_WHAT YOU SHOULD DO_
Copy out exactly, and only, the lines from the one containing "thumb cmc: (558, 1054)" through the end of the entries. No pictures.

==================================================

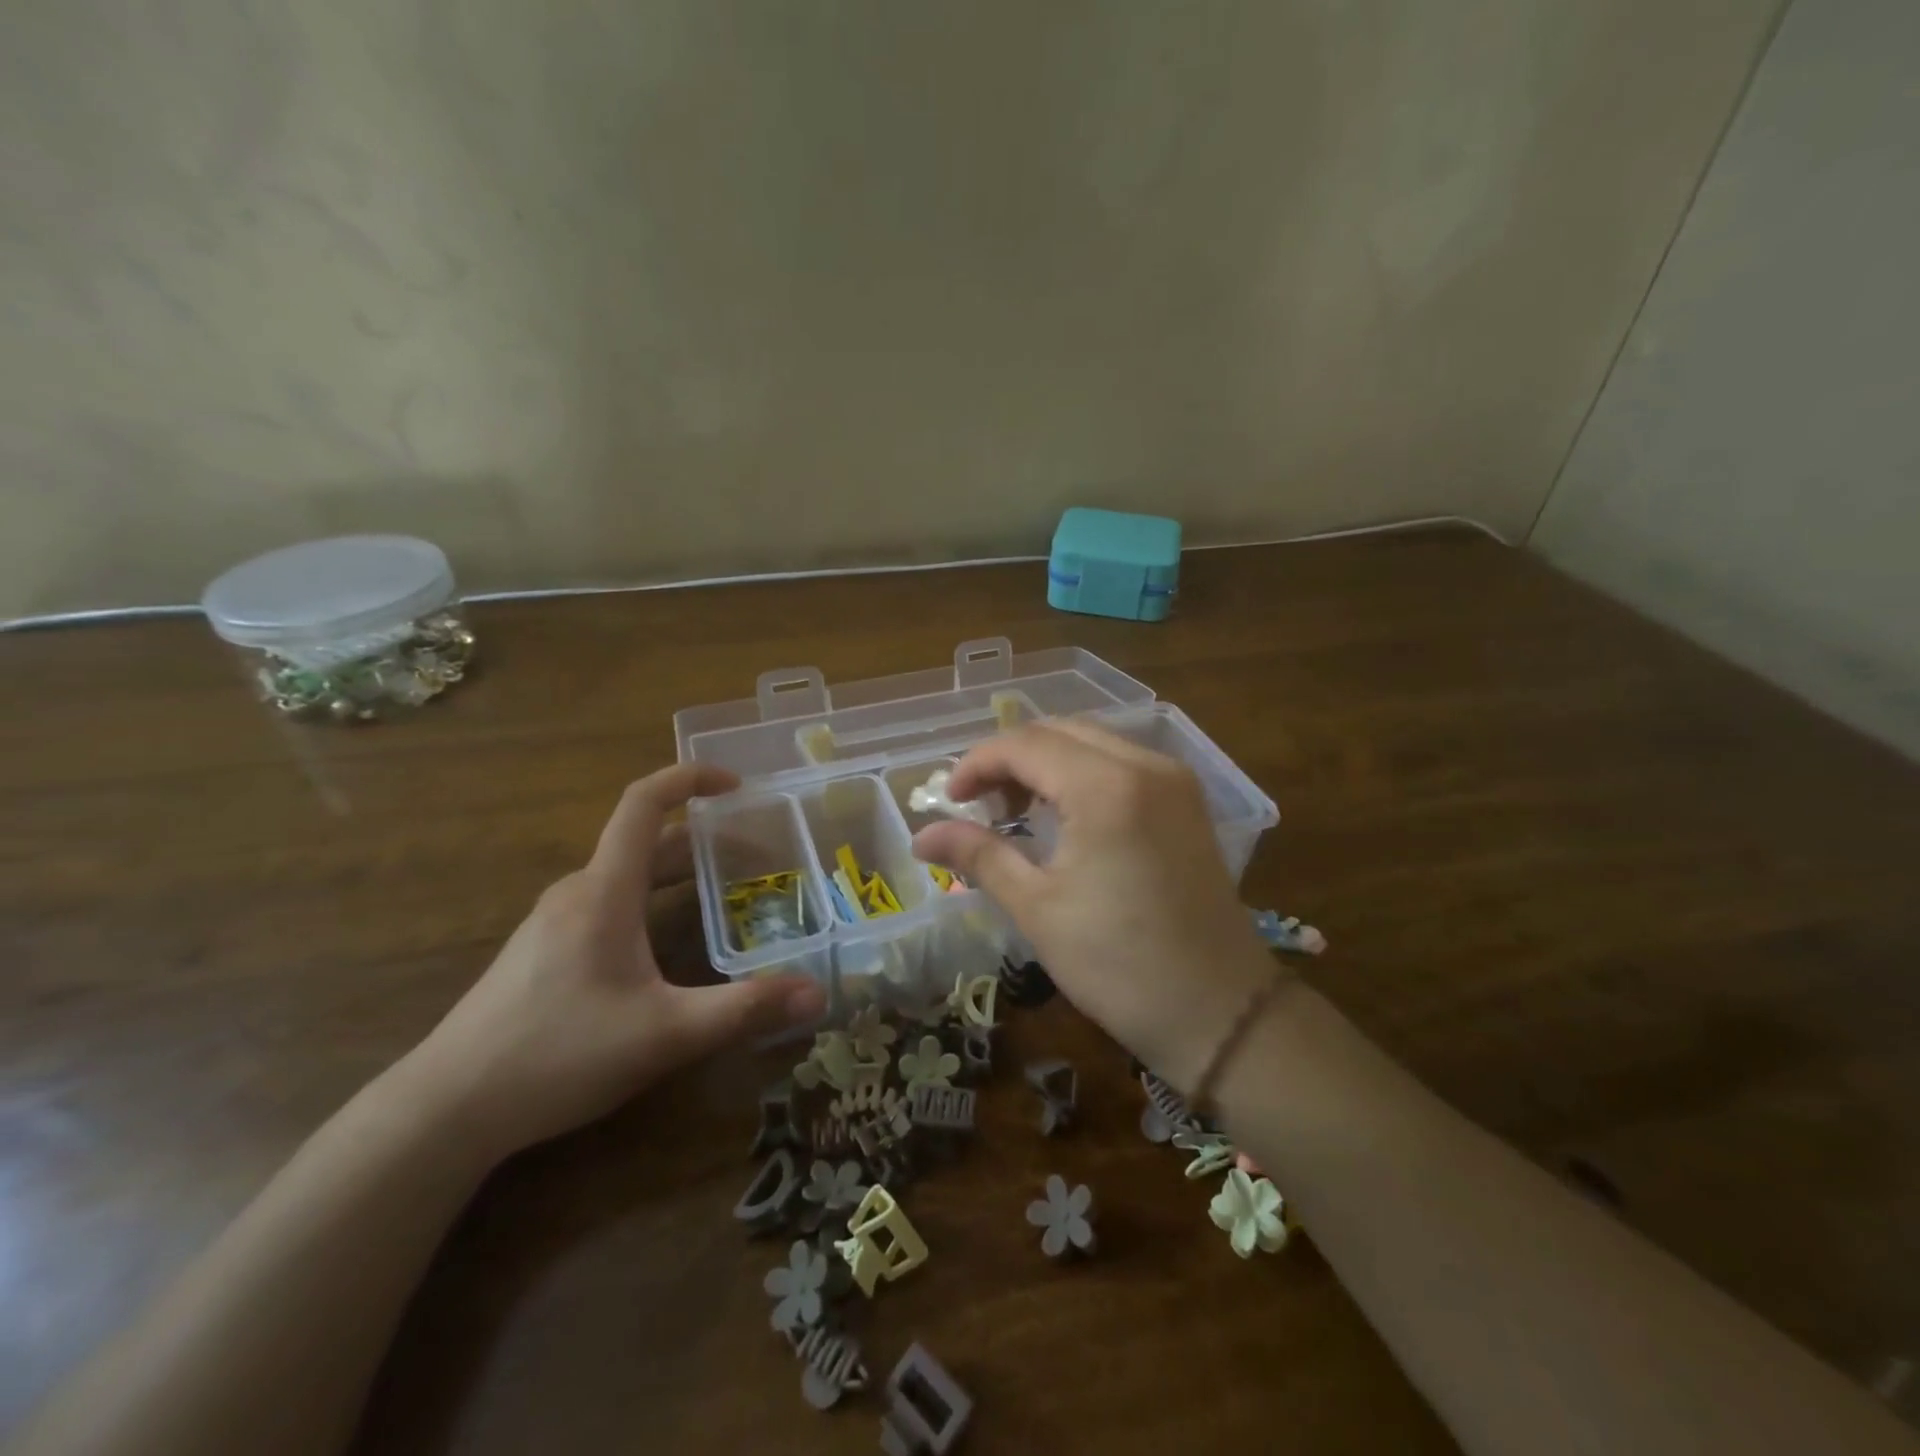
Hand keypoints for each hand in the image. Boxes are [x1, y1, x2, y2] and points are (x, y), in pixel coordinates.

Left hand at [399, 765, 826, 1161]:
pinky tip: (664, 945)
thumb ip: (744, 1010)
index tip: (735, 783)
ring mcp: (552, 922)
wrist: (444, 1110)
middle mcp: (577, 893)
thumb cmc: (558, 1054)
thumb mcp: (666, 1034)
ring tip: (723, 894)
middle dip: (703, 840)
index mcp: (604, 891)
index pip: (643, 803)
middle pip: (644, 843)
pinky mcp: (541, 952)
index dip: (689, 778)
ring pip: (624, 875)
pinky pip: (606, 903)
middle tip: (756, 856)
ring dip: (676, 872)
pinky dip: (649, 900)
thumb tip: (818, 994)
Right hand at [912, 720, 1275, 1089]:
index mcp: (1107, 787)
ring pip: (1093, 742)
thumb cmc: (1119, 965)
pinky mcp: (1187, 801)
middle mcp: (1146, 765)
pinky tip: (1064, 813)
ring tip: (1015, 809)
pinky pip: (1122, 762)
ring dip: (1046, 762)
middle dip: (1010, 758)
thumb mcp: (1038, 908)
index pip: (1025, 744)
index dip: (977, 763)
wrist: (1220, 1013)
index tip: (948, 800)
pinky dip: (1082, 773)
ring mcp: (1174, 780)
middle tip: (980, 805)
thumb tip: (921, 836)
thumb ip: (979, 855)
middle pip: (1059, 731)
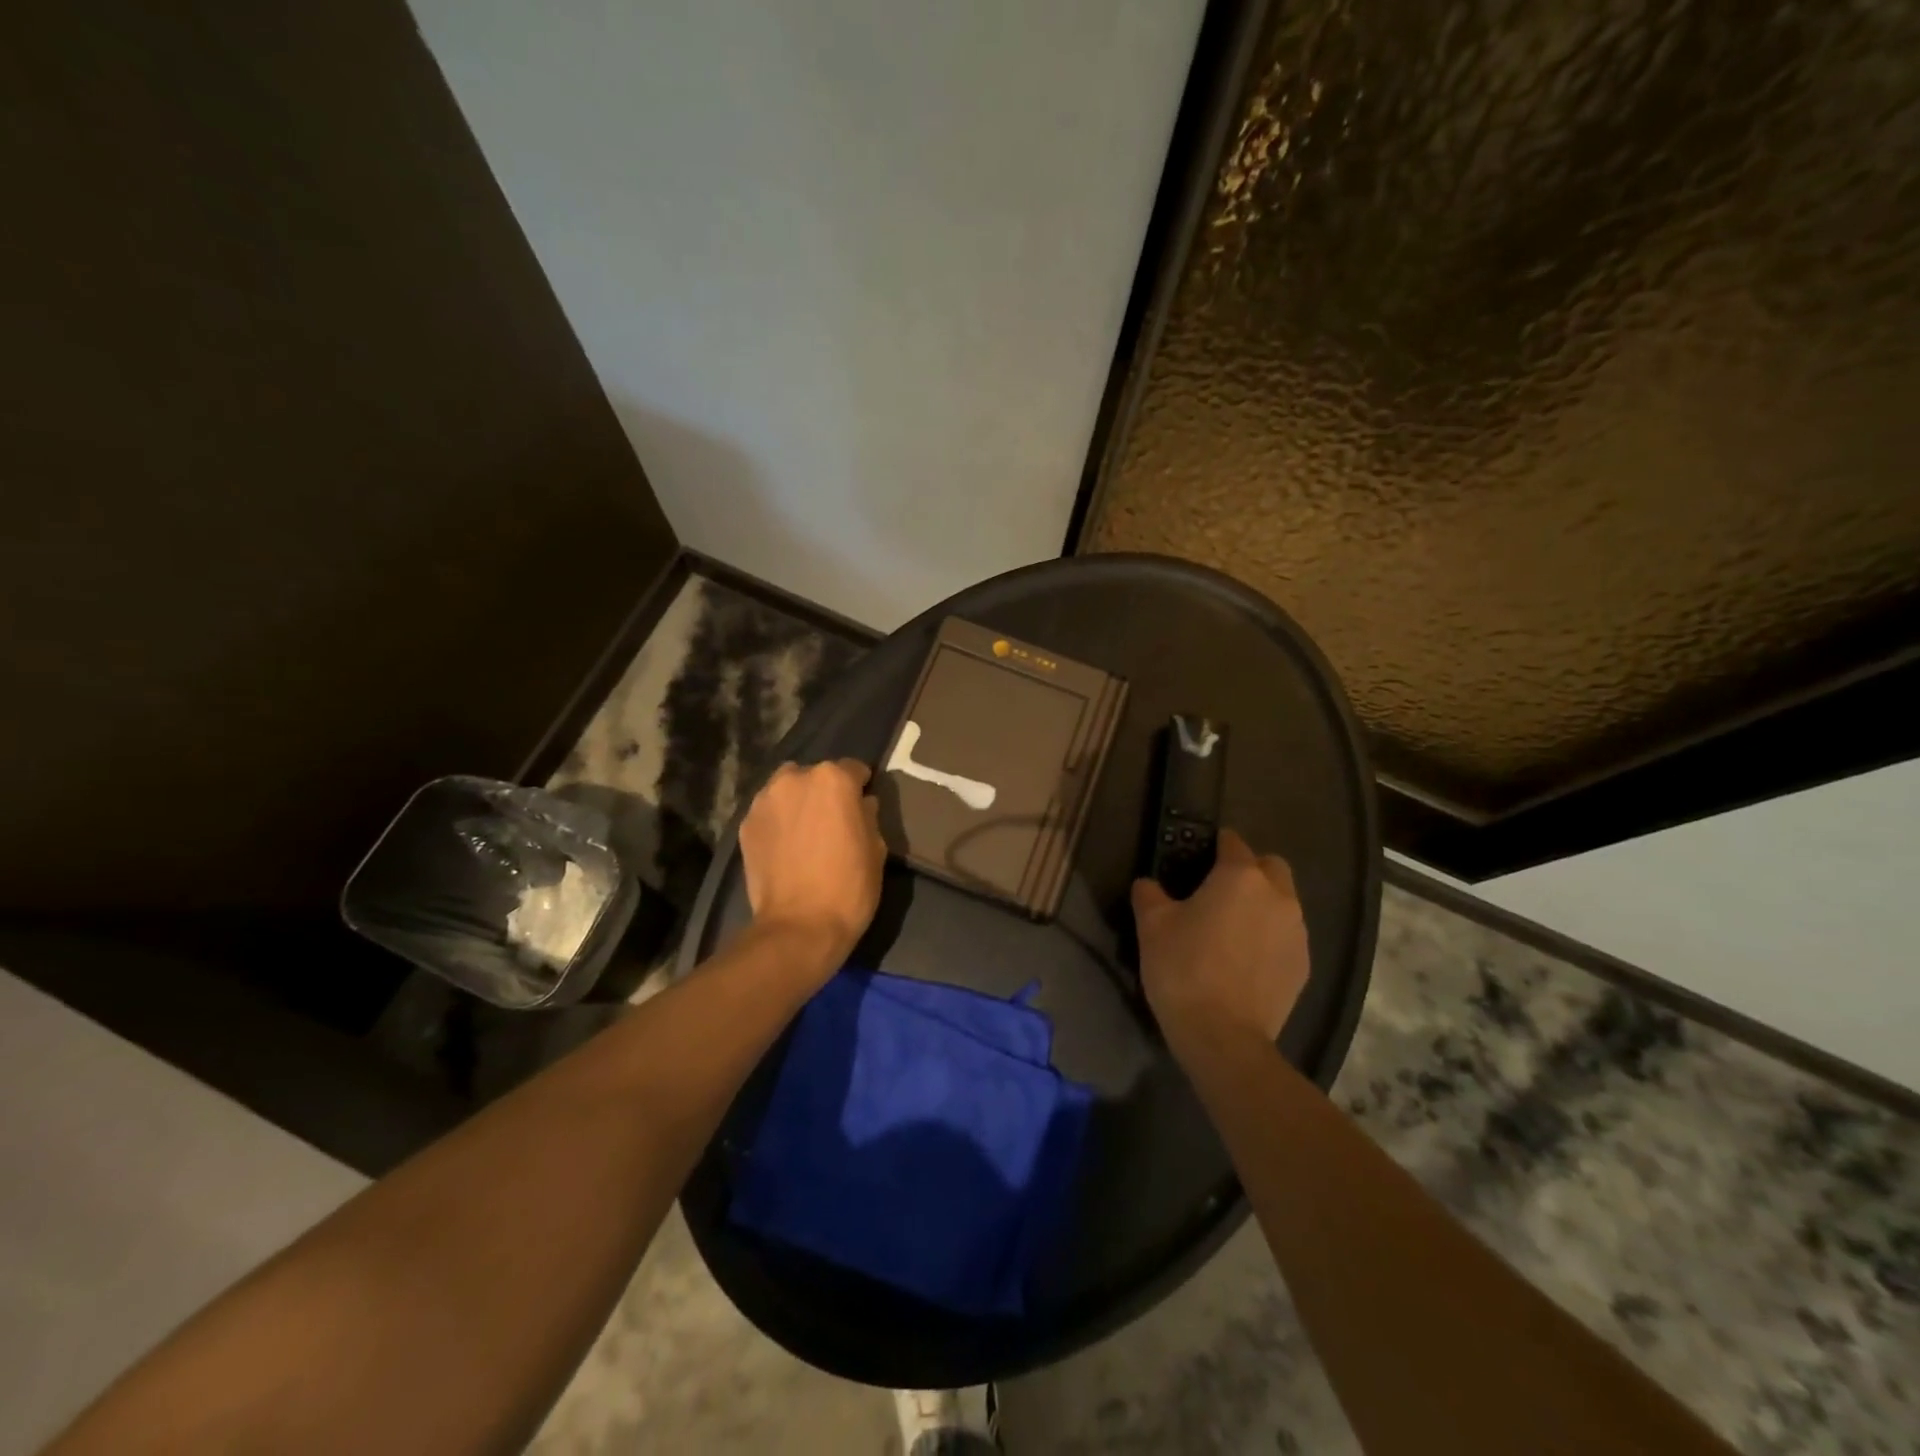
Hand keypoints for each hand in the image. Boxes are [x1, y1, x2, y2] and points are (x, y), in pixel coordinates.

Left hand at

==================================================

_YOUR RESPONSE_
thumb cmc: (558, 1054)
thumb mcp: (666, 1034)
ring tip: (723, 894)
middle dip: (703, 840)
index mcp: (604, 891)
index pip: (643, 803)
middle pip: (644, 843)
pinky mcp: (541, 952)
index dip: (689, 778)
ring pip: (624, 875)
pinky pip: (606, 903)
middle tip: (756, 856)
ring dip: (676, 872)
pinky dip: (649, 900)
thumb tip: (818, 994)
Right hand at [912, 720, 1275, 1089]:
index mcp: (1107, 787)
ring pip: (1093, 742)
thumb cmc: (1119, 965)
pinky mcp: (1187, 801)
middle mcp: (1146, 765)
pinky tip: (1064, 813)
ring tip: (1015, 809)
pinky pip: (1122, 762)
ring dip: (1046, 762)
middle dip: (1010, 758)
thumb mcp: (1038, 908)
index pip: (1025, 744)
index dip: (977, 763)
wrist: (1220, 1013)
index tip: (948, 800)
pinky dip: (1082, 773)
ring mcp: (1174, 780)
middle tip: (980, 805)
thumb tip: (921, 836)
thumb ip: (979, 855)
middle pip: (1059, 731)
Hand keypoints for each hand in the image. Boxes are [x1, y1, x2, y2] and points are (x, y), in pixel coordinates.

Left hand at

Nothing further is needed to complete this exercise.